Does this actually contradict the evidence base saying that, having been abused as a child, for example, is bad for adults?
First I don’t know the literature on the effects of child abuse in adults. It is clear that correlational studies are not going to be able to tell you whether bad outcomes are due to some other factor (genetics, class status, local culture) that is strongly associated with also being abused as a child. But perhaps some of these studies use identical twins, or have found another reliable way to disentangle causality and reliably show that it was specifically the child abuse that caused the later problems.
Assume that child abuse does cause ‘long-lasting psychological damage to the future adult.’ Or alternatively lets simply look at the very well attested point that children are better at learning languages than adults. Do either of these outcomes disagree with Bryan Caplan’s argument that what you do as a parent doesn’t matter very much?
I’d argue that Caplan’s actual argument is still solid. The reason that it is still solid is that you are referring to long term effects from extreme changes in how the child is treated, rather than from switching from a high stress/ high pressure version of normal middle class parenting to a low stress version of normal middle class parenting. Ie from lots of extra curriculars to a few extra cirriculars.
The evidence base Caplan depends on with identical twin studies by construction only involves parents who were able to convince an adoption board that they would be responsible. There are unlikely to be very many extremely bad or weird parents in this group. The evidence for the result only holds within this range. And Caplan’s claim also was only that you can aim for the low stress part of this range because being a very good parent inside this range doesn’t make much difference relative to being a below average parent within this range.

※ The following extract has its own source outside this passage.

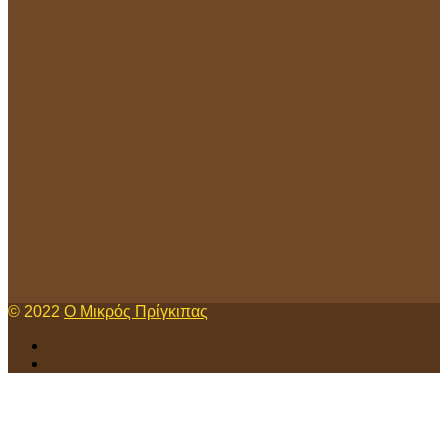
© 2022
Ο Μικρός Πρίγκιπας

I find it misleading that what Caplan calls “variations in parenting” would actually mean “switching from a high stress/ high pressure version of normal middle class parenting to a low stress version of normal middle class parenting”. You oppose that very limited definition on the one hand, and “extreme changes in how the child is treated” on the other hand, but there are many third options. Homeschooling, for example. Or raising a child in the countryside as opposed to a crowded city. I have nothing against the limited version of Caplan’s argument, but I’m concerned readers might be misled into updating towards a bigger version of the argument.